30-03-2016 07:43 #2Junior Member
- Join Date
- Mar 2016
I'm sorry to not be more positive but I wouldn't pay for a course such as this as all these things can already be found on the Internet for free. I mean tips and tricks for cutting down costs, life hacking websites, the Choice website, etc. HOWEVER, to go to a website that pulled all this information together in one place would be very helpful as at the moment it is fragmented - this could be profitable if you were able to secure advertising.
30-03-2016 08:42 #3
I wouldn't pay anything seeing as there are free tools all over the Internet. Financial counsellors are free and government funded.
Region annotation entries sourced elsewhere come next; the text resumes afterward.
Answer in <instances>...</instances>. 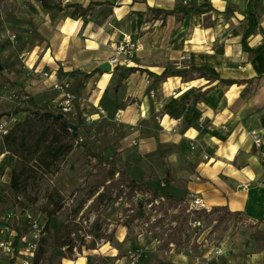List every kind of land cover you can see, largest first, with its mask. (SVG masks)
<instances>
[{
	"label": "crops",
	"instance_id": "obj_1",
	"mask_svg": "<svg viewBox=\"0 0 264 264\" xmlns=\"http://www.w3.org/2000/svg\"><path fill=\"white\" fill-rule=\"evenodd\" d=\"M250 1L65 0L62 6L103 5L74 19L71 10L41 15V38L33 43L22 71L24 92L54 109L60 95L53 86L65 81L75 97L67 121H81L79 142L89 146L87 139L96 143L103 137L101 153L115 149L111 156L132 180L143 179L153 192L180 199L189 209L188 197L195 194L204 209L192 210H222L243 219L233 249L209 248L201 238L198 250H167L138 235L139 245L153 258L143 264H264V48L255 56L242 50ZM178 9L192 11L163 13ZM256 14L264 32V2ZM124 41L135 43L137 50L111 63ZM263 43L258 32L247 40L252 49ZM106 65L108 71L100 69ZM118 67L138 71L115 89ZM166 69L187 75L162 77ZM75 71L86 75H69ZM227 80L241 83H222ZM251 132L260 137L261 147L255 146ZM134 139L139 140L136 150L127 145ZM126 230L116 227L115 243L127 239ZM97 253L109 261L118 255L115 247L105 245L87 255ZM86 261L78 255L61 264ZM104 261L127 264L126 256L115 263ZM0 264L12 263L0 257Z\"/></svg>",
	"mask_w": 264,
	"mask_h": 264
},
{
	"label": "rangeland",
	"instance_id": "obj_2",
	"mask_svg": "<svg viewBox=\"0 0 264 264\" xmlns=\"http://www.w3.org/2000/svg\"><path fill=\"white\" fill-rule=\"evenodd\" d=\"M54 1L61 4L65 0ZM70 10L66 11L70 12ZM45 12L47 11H44L36 0H0V65L3 66L0 72V123L8 128L23 121L26 115L25 112H19L11 116L14 108H26L24 94L28 95L24 90L20 91L12 87L11 83L22 85L21 82L27 79L23 77L22 71L33 43L39 42L41 38V32L38 29H40L41 15ZM35 17L37 19H34ZM130 44L135 43L130 42ZM38 77L37 75L36 78ZM48 108L55 112L53 108ZM65 117L67 118V115ZM12 119H14L13 123ZM77 123L81 125V121ZM73 124L75 125L76 122ZM100 138L103 140L96 143L86 140L91 152L100 154L105 149L104 138ZM138 142V139H134V143L129 142L127 145L136 150ZM107 143L110 144V142ZM114 151L116 150L109 149L107 154H101L108 162L111 159L114 160L115 167L122 171L121 162H118L114 155L111 156L115 153ZM138 156L139 154L135 157ZM12 166V159L0 148V207L4 210L25 211L42 224L46 220V215L42 211L47 204L44 196L50 190H56L63 198L60 219L72 228L74 226L76 228V225L79 228L77 233L71 236L75 243L73 256L69 259L71 261L78 255L87 258V254H92L98 246L105 245L111 249L114 247L117 249V258L109 261L97 253L98 255H90L93 258V264H104V260L115 263L116 259L125 257L128 250L140 248L138 235L143 234L149 242L158 243L159 248L174 251L184 247L191 248L192 251L198 250L202 245L201 238L208 241L209 248L216 249L226 245L227 248L233 249L234 240L239 237L242 218L222 210L195 211L189 209L187 203H174L166 198L145 203V200L151 198L149 194H140L141 197H139L136 193L140 192L130 191L122 182L121 176L113 174L110 163H97L93 158L87 159L80 146H77L60 163L56 174L42 176L35 183L31 196L37 194L36 203L26 204L23 199H20L24 207L14 203L9 195L8 177ZM132 174L137 177L134 172ZM100 184L104 187L99 190V193L103 192L104 197L99 200H95L96 196L90 198L89 191ZM139 203L145 204L144 216L132 224L125 223L137 211ZM80 204L83 206L82 210L76 213ZM120 225L127 229L128 235L123 243L118 244L114 242V231ZM15 229L18 236L24 233L21 226ZM141 248L144 250L143 246ZM142 252L138 264L147 262V259L153 260L151 254L148 257L145 250ZM217 252L218 250L216 255Z\"/></svg>",
	"mask_w": 264,
	"mask_h": 264
},
{
	"label": "trees",
	"instance_id": "obj_3",
	"mask_svg": "<svg viewBox=\"0 0 264 264\" xmlns=\"http://www.w3.org/2000/svg\"><path fill=\"white\" fill-rule=\"evenodd\" d=\"M44 11H63L71 9V18L74 19L76 15L84 17L88 12L95 7L103 5L100 3H90L86 7L78 4H67L62 6L54 0H36ZM263 0H251L248 4L245 19L248 22V29L242 35L241 45L242 50L250 56L257 55L263 48L264 43L259 47L252 49L247 45L248 38L254 33L258 32L264 36V32L258 26L256 8ZM110 5V4H109ZM192 10H174L171 12H163L164 15H174L180 13L187 15ZM161 13V12H159ZM162 13V14H163ZM118 75L116 78L115 89L120 88L123 81L128 75L138 71L136 68L126 69L124 67L117 68ZM69 75H83L77 71ZM187 75L184 71H171L166 69L162 77H181ZM225 85H233L241 83V81H222ZM11 86L23 91V86L17 83H11ZM26 97V108H14L12 115H17L19 112H25L26 115L23 121L15 123L11 126L6 135L1 139L0 146L5 155L10 157L13 161L12 169L9 173L8 188L9 195L14 203H18L24 207L20 199L26 204H34L38 201L37 194L31 196V192L35 188V183L42 178V176L54 175L59 171L60 163L67 158L72 151L77 147H82L83 154L87 159L93 158L97 163H110L113 174L121 176L122 182L132 192H140L142 195L149 194L151 198L145 200V203L151 202L159 198H166L173 202H181L171 195H161L153 192V190L145 185L144 180L136 182L127 176L123 171L115 167L114 161H107L102 155L91 152L89 146L84 142H79L78 137L72 138L70 130L63 124L61 120L53 118V115L60 114L52 112L46 105H37L34 99L24 94ZM64 116V120L67 118ZM79 127V124L76 123ZM164 188H168L167 179L164 180ZM104 185L100 184L93 187L89 191L90 198L93 196L95 200L102 199L104 193H98ZM47 204L42 208L46 215V220L42 222L43 236L41 237L38 250L35 254L34 264H61L62 260L70 259L73 256L75 249L74 239L72 235L79 230L70 227L64 220L60 219L59 213L63 209V198L56 190H50L44 196ZM144 203L138 204L137 211L125 223L132 224L135 220L144 216ZM82 204L76 210V213L82 210ZM99 237V236H96ZM86 264H93V258L87 257Z\"/></svg>",
	"mask_w": 264,
	"mask_h": 264
},
{
	"label": "built area",
	"instance_id": "obj_4",
	"mask_svg": "<svg viewBox=\"0 0 264 264\" xmlns=\"http://www.w3.org/2000/svg\"><path fill=\"white\" fill-rule=\"evenodd\" d=\"M129 43V41H124L116 48L115 57L111 63H116V59L119 56H132L137 48L133 44L129 45ZM53 89L60 95L59 100L54 104L55 111L62 115H67L75 97L69 92L68 84L65 81L55 84ZM99 115L104 117L105 112L99 110ZM89 120L87 118L86 122ZM8 130L9 128L6 125L0 123V140L7 134ZM251 135L255 146L261 147L260 137L254 132H251ZM136 194L141 197L140 193ZM188 201L192 209H204L202 200L195 194H190ZM19 226L24 231L21 236H18L15 231V228ZM42 231V224H39L37 219H33L29 213L4 210L0 207V257L8 259L12 264H34L35 254L43 236ZM142 253L140 248L130 250L126 255L127 264H138ZM217 254L220 255L221 251H218Z\"/></svg>",
	"mask_w": 264,
	"mask_h": 264
},
{
	"label": "water",
	"instance_id": "obj_5",
	"mask_svg": "<svg viewBox=\"0 0 264 264\" xmlns=\"http://www.w3.org/2000/svg\"><path fill=\"white\" fill-rule=\"evenodd\" d=\"M103 71H108L109 70V65L103 66L100 68ZM3 66L0 65V72H2ZM54 119L61 120L63 124L70 130L72 134V138H77L78 137V126L69 123L68 121L64 120V116L62 114H55L53 115Z\"/></svg>",
	"mask_w": 264,
	"mask_h": 264
}]
</instances>
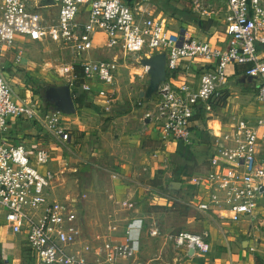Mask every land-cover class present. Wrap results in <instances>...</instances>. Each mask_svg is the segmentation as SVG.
I'll return each instance as SVG.
<instances>
[{
  "label": "built area",
  "instance_id": "built-area-1",
  "mask_svg": "<svg viewBox=\"0 0 264 264\" xmlns=\"http://www.w3.org/2000/svg\"><path fill=\"white\" fill-rule=\"evenodd\" d=\"M153 1L135 0L129 5L124 0H0V55L15 39L28 38L40 44L51 42L76 58L93 48L92 36L97 31L105 35L108 52L118 50L139 65L140 59L164 52L166 80L148 100L138 99L136 104L164 143L190 145L199 109L206 122L213 119L214 110L222 105L229 65L243 66L244 75L257 81L256 99L264 106V52L259 49L264 46V0L212 4L191 0L192 11L200 18L223 15L225 50L171 33L163 20L151 16ZM50 8H57L56 13H41ZM196 58L208 65L199 74L196 87L187 82L174 85L167 79L181 60ZM21 59L17 54L15 63L20 64ZM73 62L60 70L58 65L56 73L73 82V65L80 66L79 90L104 100V110H108L113 92L107 87L115 84L121 65L104 60ZM44 107L16 101L0 69V135L8 131L7 120H23L37 123L62 143L69 142V134L59 125V111H45ZM207 128L214 141L213 154L205 171L187 180L199 196L193 208L217 213L230 223L255 218L264 198V113L254 123L236 118L226 130L219 127L217 134ZM32 150L35 152L28 153L23 144L0 140V221L12 234L24 237L31 253L28 264H122L137 257L144 225L149 238L162 236L161 217L150 214L146 223L141 219L128 223L120 241L107 235L87 239L76 213L78 201L48 199L56 178V173L44 169L51 160L49 152ZM167 237L185 256L209 248L206 231L181 230Z\"/></svg>",
  "mask_w": 264,
  "mask_h": 264
},
{
  "label": "crops",
  "instance_id": "crops-1",
  "mask_svg": "<svg viewBox=\"0 0 264 264\" xmlns=\"http://www.w3.org/2000/svg\"><path fill=\"white\" fill-rule=\"evenodd\" d=\"M204 2L212 4L210 0ZM190 3L191 1L186 0H154L151 16L163 20L171 33H182L225 50L227 36L224 33L223 15L211 20L200 18L205 22L211 21L210 26L202 29L193 19L198 17L193 13ZM189 13L193 16H189ZM18 48L19 45L13 42L0 55V69L15 100L32 101L45 106V111H55L54 105L45 101V91L50 87L43 91L37 90L36 85L40 82L37 79L27 82V65L23 63V58L20 64L15 63ZM259 49L264 52V46H259ZM12 50H15L13 54ZM123 68L127 69L128 64L124 63L118 68L116 79L119 70ZM207 68V63L199 58L181 60L175 72L169 74L167 79L174 85L187 82L196 87L199 74ZM138 73H143L141 65ZM145 77L147 74L143 73V80L146 81ZM227 80L223 95L225 102L214 110L213 119L208 122L205 120L206 132L207 127L215 134L219 127L226 130L236 118L254 123L264 113V106L256 99L257 81L244 75L243 66L229 65ZM66 82L67 84L59 83L53 87L67 86L73 98V83L68 80ZM141 91H144L142 86L137 92L138 99H141ZM80 94L85 97L88 105L79 106L73 101L75 112H59L58 116L59 125L70 136L69 142L58 141L37 123L27 122L24 129L16 120H9L8 128V131L13 128L15 131L6 136L0 135V140L4 138L11 143L29 141L31 149L43 148L49 152V164L52 172L56 173V188L63 199H75L78 201L77 205L83 208L80 210L82 213L84 211V215L82 217L81 214L78 220L87 239L96 235H107L113 241H120L128 223L138 219L146 223L150 214H153L161 217L158 224L162 236L149 238L144 225L139 235L140 251L137 257L122 264H264V198L260 201L255 218L237 223L222 220L214 212H198L195 208L197 214L186 216V207L189 204L184 201L182 192L185 190L184 183L188 185L189 177H186V173L193 163L185 166L179 158L178 161H173L177 157V143L162 142L152 125L144 119L141 109H125L120 115L111 118L108 114H111L112 106L104 110V100L83 92ZM195 125L197 127L192 130L193 140L189 146L196 162L203 161L206 155L199 151L207 148L205 161L208 163L213 154V137L207 132L209 140L203 143L199 131L203 128V123L198 121ZM22 128L23 131L20 132ZM85 171L91 175V180L87 183L81 178ZM93 174H100V180H96L99 183L95 182ZM80 180L83 181L80 183ZM176 183L180 184L178 190L172 188ZM99 191L102 198L97 196ZM193 197L197 202L198 194L194 192ZM96 203L103 205L105 210L109 206L119 207V210H115L117 215H103L101 211L98 217L93 218L90 208ZM177 207L179 213H174V208ZM177 223L185 231L208 232V251L191 253L188 256L181 254L167 237L174 230L173 224ZM113 228L116 232H112ZM16 239L22 241V237L9 233L7 226L0 221V264H13L16 258L22 260L21 263L18 259L17 264H28L25 259L27 255L16 256ZM170 250L174 252L173 255Z\"/></svg>",
  "mask_w": 264,
  "mask_h": 264
},
{
  "label": "rangeland",
  "instance_id": "rangeland-1",
  "mask_svg": "<svg viewBox=\"0 0 264 264\" xmlns=\"http://www.w3.org/2000/svg\"><path fill=\"white\" fill-rule=\"evenodd\" d=\"M134 1L135 0H133V2ZM186 1L190 2L191 0H186ZM210 1L212 3L219 2V0H210ZM56 11H57V8H50L46 11L42 10L41 13H44V15H46V14L56 13ZM191 16H193V14H191ZM196 16L198 17V15ZM92 39H93L92 40L93 48L88 53H84L82 56H78L76 58L72 56L69 50L58 48L56 47V45H54L51 42H44L43 44H40L36 41L30 40L28 38H24V39H15L14 43L16 42L19 45L18 50H16V54L20 53L24 60L23 63L27 65L26 66L27 70L26 71L22 70V71H25L27 82L31 83L30 81L33 82V79L34 80L37 79L40 83L39 85H36L38 86V88L36 89L40 91L45 90L47 87L58 86L59 83L67 84L66 80H68V82L70 83H73L72 81L69 80L70 79L69 77L66 76V78H64L60 75V73L59 75L58 73H56V68L58 67V65H59V70H60L63 66L72 63L73 59H76V60H104V61H114L118 63L119 65H124V63L128 64L127 69L123 68L119 70L115 84L112 87H107V90L113 92L111 96L113 103H111L110 105V107L112 106L111 114L109 113L108 116H110L111 118L116 117L120 115L125 109L126 110H129V109L137 110V105H136L137 100H138L137 92L141 88V86L143 90L146 89L148 85V76L145 77L147 78L146 81L145 79L143 80V73L141 74L138 73L140 69V65L134 62L132 59H127V57H125V55H123L118 50H115L113 52H108V50L105 47L106 37L102 32L100 31L95 32L94 35L92 36ZM14 51L15 50H12L11 53L13 54ZM112 110H115V112H113ZM7 122L9 121L7 120ZM16 123L23 126L24 129H25V126L28 124L26 121H23V120H16ZM23 128L20 130V132L23 131ZM13 131H15L14 128L12 130L4 132L3 136H6ZM20 144H23V146L25 147V150L28 153L35 152V150L31 149V144L29 143V141L27 142L22 141L20 142ZM201 150L202 152L199 151V153H202V154L204 153L207 157V148L201 149ZM206 157L203 159V161H198L195 164H192L191 167H189L190 168L189 172L186 173V177H190L198 172H204L208 164L207 161H205L207 159ZM173 161H178V158L175 157V160ZM45 169L49 171L53 170L51 164L49 163L46 165ZM93 175L95 177V182L99 183L96 180L98 181L100 180V174L98 176H96L95 174ZM81 178L84 179L85 183H87L88 180L89 181L91 180V175L85 171V173L81 174ZM82 181L83 180H80V183ZM183 188H185V190L182 192L183 193L182 196L184 198V201L188 202L189 204L186 207L187 208L186 216L188 215L194 216L195 214H197L193 208V205H195L196 203L193 197L194 190L191 187H188V185L186 186V182L184 183ZM48 193H49L48 195L49 200L64 201L63 199L64 197L59 192V190L56 188V184L54 180L52 181V184H51V187ZM87 194L90 195L89 193ZM98 195H99V198H102L100 191L97 194V196ZM176 205H179V204H175V206ZM77 207L78 208L76 209V213L78 214V218L81 216V214L83 217L84 211L82 213V210H80V209H83L82 206L77 205ZM90 209L92 212V217L96 218L98 217V214L101 211H103V215L109 214L110 216V215H113V213L117 215V211L115 210H119V207L109 206L105 210L103 205H101L100 203H96V205L94 204ZM174 209H175L174 213H179L178 207ZM0 211L3 213V210L1 208H0ZM172 227L174 228V230L171 233H177L183 230L179 226V223L173 224ZM8 232L10 233L9 229H8ZM15 236H18V235H15ZM19 237H22V241H19L16 239V242H14V245L16 247V256L18 254L20 257L23 254L27 256L31 255V253L27 251L26 241L24 240V237L23 236H19ZM153 247H155V245ZM169 252L171 253V255L174 254L172 250H170ZM175 253L177 252L175 251ZM18 259L16 258L13 264H17ZM21 263H22V260H21Z\"/></svg>",
  "mask_w": 264,
  "mask_h": 264
},
{
  "label": "water",
  "instance_id": "water-1",
  "mask_svg": "<svg viewBox=\"0 0 264 264\" xmlns=\"http://www.w3.org/2000/svg\"><path fill=\"white\" fill-rule=\"evenodd\" d=\"M132 5L133 0H125ZM166 54L164 52L157 53L147 59H140V65L146 69L149 78L148 85L144 91L139 93V98L148 100L157 92L161 83L166 80ZM45 101L54 105L55 109L64 114H73L75 105L70 90L65 87H50L45 91ZM179 183L173 184L172 188L178 190ZM192 252L190 251L189 254Z\"/></svg>",
  "mask_w": 264,
  "mask_h": 264
},
{
  "label": "trees",
  "instance_id": "trees-1",
  "mask_svg": "<svg viewBox=\"0 0 264 264\" xmlns=\"http://www.w3.org/2000/svg\"><path fill=\"white\" fill-rule=\"evenodd\" d=\"M189 16H191V14L189 13L188 14ZM197 23L200 24V27L202 29L204 28H207L208 26H210L211 24V21H207L205 22L204 20H201L199 17L198 18H193ZM73 74L75 76V79L73 81V87H74V91H73V101L79 105V106H86L88 105L87 102H86V99L83 95H81L80 93V84H81V77H82V74H81V69H80V66L78 65H73ZM225 100L224 98L221 100V103L224 104ZM48 103V102H47ZM49 105H52L50 103H48ZM216 109V108H215ZM198 121L203 123V128L201 127L199 129L200 131V134H201V141L203 143L207 142V140H209V136L206 132V130L204 129V123H205V118H204V113L201 109L198 110ZM191 146L189 145H186L182 142H178L177 143V151H176V155H177V158H179V160L185 164V166H187V163H193L195 164L196 163V158H195V155L194 153L192 152ZM183 164V165H184ZM26 260H28V263L30 261V257H26L25 258Z\"/></svg>",
  "mask_w": 264,
  "mask_h": 264
}]
</instances>
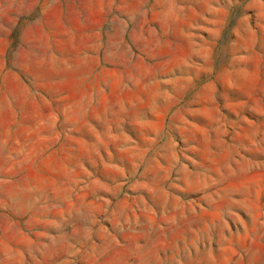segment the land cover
Returning a JSON list of instances; mask_svg holds the SVG:
<instances>
[{
  "label": "rangeland",
  "instance_id": "obj_1",
  "mask_svg": "<svg viewBox=\"0 0 264 264\" xmlns=\"http://www.w3.org/2000/svg\"><path fill=\"white\" fill-rule=\"evenodd\" d=\"M0 264H264V0H0Z\"/></svg>",
  "mask_w": 264,
  "mask_h": 264
}]
</instances>
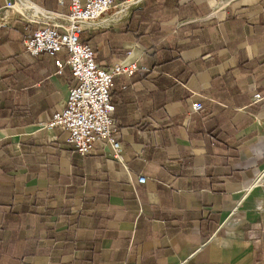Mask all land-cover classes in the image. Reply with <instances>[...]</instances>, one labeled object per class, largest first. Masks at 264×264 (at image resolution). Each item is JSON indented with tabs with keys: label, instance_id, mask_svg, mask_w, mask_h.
Masks as SVG:
<instances>
[{
	"label": "crops",
	"instance_id": "crops-1",
	"mask_svg": "<svg viewBox=\"0 0 264 264\" xmlns=\"http://www.w3.org/2000/svg\"><path fill=\"white\" fill-rule=\"evenodd\" d=\"M24 1L46 16L0 0V264L262 263L264 0H117L80 40L139 70L110 90L120 152L85 157L45 128L75 84L65 52L23 46L68 10Z\"/></svg>",
	"mask_w": 264,
	"mask_h": 264
},
{
	"label": "built area",
	"instance_id": "built-area-1",
	"mask_svg": "<svg viewBox=\"0 0 264 264\" xmlns=\"http://www.w3.org/2000/svg\"><path fill=\"white\" fill-rule=\"evenodd\" d=\"M16 3L6 1V8L14 9ZM57 4L68 10L67 15L59 16L49 27L30 32L23 42L25 54L32 58L40 55L55 58L65 52L64 62L54 61L57 74L63 75L67 69L75 81L68 90L65 106L52 115L45 128L66 132L67 144L81 157L88 156L94 145L102 141L119 153L121 149L115 138L117 123L113 118L115 108L111 103L110 90L115 78L130 76L139 67L136 63L123 62L108 68L100 67L92 49L80 40V35L99 25L107 13L120 4L117 0H57ZM125 4L130 6L129 1ZM253 99L259 101L261 97L257 94ZM192 108L195 111L202 109L199 104H193ZM145 182V177L138 178L139 184Z\"/></svg>",
	"mask_w": 264,
	"mask_h": 264
},
{
	"label": "rangeland",
	"instance_id": "rangeland-1",
	"mask_svg": "<svg viewBox=\"0 0 264 264\" xmlns=\"http://www.w3.org/2000/svg\"><path fill=\"white\" fill-rule=\"evenodd\" d=\"M6 1H11L14 4L16 3V0H6ZM111 11H109L107 14H110ZM41 25L44 26V28L49 27V25H51V22H48L47 24L46 23L41 24ZM251 186H253L252 192L255 191V195H254L255 197L254 198H255V200L258 201L257 207L260 210L259 211V214H260V220H259V227L260 228L259 229L260 230L258 232V239L257 240L259 241V245L262 246L263 250H264V173L261 174L258 178H256ZM246 194H248V193L246 192ZM260 264H264V260Z\"/></svg>",
	"mask_w": 264,
	"mask_h": 264
},
{
	"label": "bare ground",
	"instance_id": "bare-ground-1",
	"mask_svg": "<svg viewBox=\"0 0 264 264\" xmlns=\"http://www.w3.org/2000/svg\"><path fill=\"white\" fill-rule=\"evenodd\" d=\"M17 2L19 3L21 12H23L24 15L30 20H41L46 16V14L43 11L34 7L32 4L24 0H19Z\"/></svg>",
	"mask_w": 264,
	"mask_h": 264
},
{
	"label": "trees",
	"instance_id": "trees-1",
	"mask_svg": "<svg viewBox=\"0 0 264 264\" xmlns=\"http://www.w3.org/2000/svg\"><path fill=\"white\" fill-rule=\"evenodd\" d=\"M88 44V43H87ZM89 45V44H88ZM90 46V45H89ZM90 48L92 49L93 53H94V50L93 48L90 46ZM94 56H95V53H94ZM70 146V145H69ZM74 151V150H73ZM77 154V153H76ZM78 155V154H77Z\"/></svg>",
	"mask_w": 264,
	"mask_h": 264
}]
</instances>
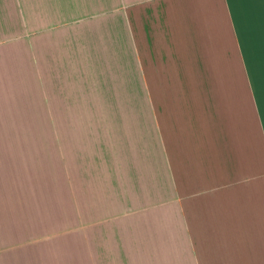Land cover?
<instances>
[{
	"label": "crops",
	"instance_id": "obj_1",
	"mask_svg": "<svg viewBox=\"0 0 264 264\" xmlns=\"http://www.w3.org/2000/svg\"><path fill=\"white\" fill-rule=\"evenodd\" d=\"M25 69L37 80L44 71L59 96L61 86L104 103L105 119L83 118L78 139L64 107L80 185L102 184L120 204L80 226L92 230L95 264H264V0H0V96H24ZM10 108L11 127L23 126L22 104ZM125 119L142 124L147 173L118 162ZM7 142L0 135V264H46L39 245L53 236L41 239L37 223L53 224L56 177L23 186L40 174L39 146L23 157ZM62 211L70 230L65 199Z\"/></svg>",
	"mask_w": 264,
	"mask_h": 264
},
{
	"label": "rangeland",
	"instance_id": "obj_2",
	"mask_svg": "<svg viewBox=\"0 0 264 264\" xmlns=\"http://www.w3.org/2000/svg\"><path fill=\"white\" fill-rule=\"evenodd\" d=\"M24 50L25 59L28 60V49L26 45ZM24 72V79H28V81H25L23 89L24 96H0V135L7 137L8 151H17L21 153L23 157L25 155L29 156L33 151H37L36 143L39 146L38 153L41 157V160L39 161L40 174H37L35 170L33 173V179L26 181L25 184L23 182V186L28 187L30 185L37 188L41 183H48V180L51 177L53 181L56 177V183H50L49 185L55 186L56 188L55 212H50L49 215L53 224L48 227L46 222L41 219L37 223L41 239H44L46 235L53 236L48 240L46 239L40 241L39 250L41 257L42 252L44 253L47 251L45 252L48 254L46 264H95L96 257L94 255L95 251L94 241L92 240V230L81 229L80 226L81 224L115 213L120 209V204L116 200L115 196L108 193L102 184L87 183L84 184L83 187L80 185L78 171V164H80V160L73 155V152L78 154L79 147H76L77 144H72L71 141H73V138L68 136L69 128L66 127L67 122L65 121L66 112L64 107L67 106L65 99H68L67 101H69L68 103L71 107L70 114L73 121L78 124L74 132L76 135L75 138L78 139L84 134V130L80 127V122L83 118L86 119L88 123L92 121L97 124L99 119H105L103 113L106 114V112H100V109L104 108V103L100 97L96 98L95 94L91 91H86V93L78 95L76 90L72 92L65 91L61 88V86H59L58 90H60L63 95L59 96L57 94L58 84L56 83V87H49L44 71H41L39 80H37V78H32L29 70L25 69ZM31 81L34 84L33 88ZM111 82L113 83V81ZM113 91L117 96L119 93L118 84H113ZM10 99L14 109L18 110L21 104L22 107H24L22 119L25 121L21 123L24 124L21 127H11L14 122L10 120V118H12ZM31 105L36 108L33 117L31 114ZM80 106H82L83 109L81 111L78 110ZM6 115H8V120L5 117ZM50 118L54 121V129L49 126V120H51ZM27 123L31 126L26 125ZM121 125L122 128L128 130V132L126 136L124 135L125 139L121 138V141L124 142L119 147L120 159L118 162H120L124 167L130 159H134L141 170L147 173L148 170H145L143 163L140 162L138 158V148L141 144L143 135L142 124H138L135 120L133 122H127L125 119ZM105 129L107 136L111 134L110 130L113 131L112 128ZM96 131H98V127L88 128V132L92 135ZM106 134H104L105 141ZM18 141L22 142L18 143ZM107 144L110 147L112 146L108 140ZM92 147L93 145L91 144H85V154ZM48 151L51 157L50 168L54 176H52L50 172L47 174L46 159L42 156V154L46 155ZM22 162L25 165L29 164L27 163L26 158H24ZM36 164L37 163H35V165ZM64 170L65 172H63ZM24 174L27 176V170L24 171ZM65 180H67L69 185L71 182L74 183L73 186L71 185L72 193L59 191V185ZM64 199L66 205H70L73 210V216L70 219L67 218V225L70 226V230L66 231L63 227L62 205L64 203ZM58 225H62V232L58 235H53L58 231ZM107 232L109 235L106 240L102 241L103 246L110 252L115 251V244L111 237V230L109 227L107 228ZM121 233L123 236L124 246L126 250H128V231L126 229H122ZM116 260L117 257L114 256L110 264H119Z\"/></svg>",
	"mask_w": 264,
	"mask_h": 264
}]
</instances>
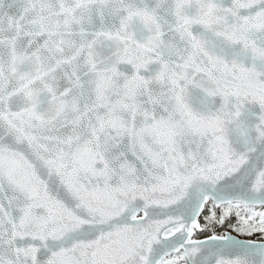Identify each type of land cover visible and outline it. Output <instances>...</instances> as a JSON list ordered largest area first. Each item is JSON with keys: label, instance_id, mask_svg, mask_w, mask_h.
I'll return each instance as SVG.
<instances>
[{"label": "snow or ice", "instance_id": "obj_1", "mask_svg": "<svg viewBox=\"0 0 264 264\" xmlns=\"http://www.w3.org/2000/svg\"><path fill=\"white\" fill-rule=\"evenodd\" d=\"M0 264H264V0H0Z\"/></svg>", "mask_w": 264, "mask_h": 264}]
</instances>
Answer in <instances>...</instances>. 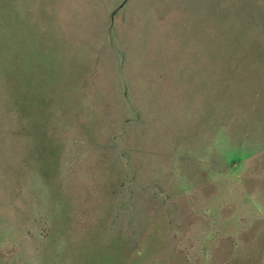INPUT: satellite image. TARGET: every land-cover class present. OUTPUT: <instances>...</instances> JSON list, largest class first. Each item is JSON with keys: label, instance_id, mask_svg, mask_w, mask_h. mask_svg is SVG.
<instances>
[{"label": "rangeland", "instance_id": "1", "mask_svg": "<svg viewBox=\"0 0 264 264\" xmlns=\"http://www.w3.org/2000/svg\"><path fill=\"white\" fill-rule=\"evenodd\" d=\"M0 264H264V0H0Z\"/></svg>", "mask_w": 264, "mask_h": 264}]
</instances>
Websites such as MoneySmart have a wealth of information as well as calculators for mortgages, personal loans, credit cards. These can show you how quickly you can pay off debt with small additional payments. Money saving advice is all over the Internet. everything from grocery lists to meal plans to saving on utilities and appliances. People who are already in debt need to see a financial counsellor who can provide professional advice as well as inform their clients of their legal rights when they are in financial hardship. Finance companies have programs that can help clients who are in hardship in certain circumstance interest can be removed from credit cards or loans, lower payment arrangements can be made etc. Utility companies have similar programs. There are also free legal advice lines for people who are experiencing hardship.
There are spreadsheets you can down load for free for budgeting. (Again MoneySmart have one of these which)
I have a special loathing for companies like "my budget" but that's another thread.
Once a person is out of hardship there is one rule never ever finance anything except your house.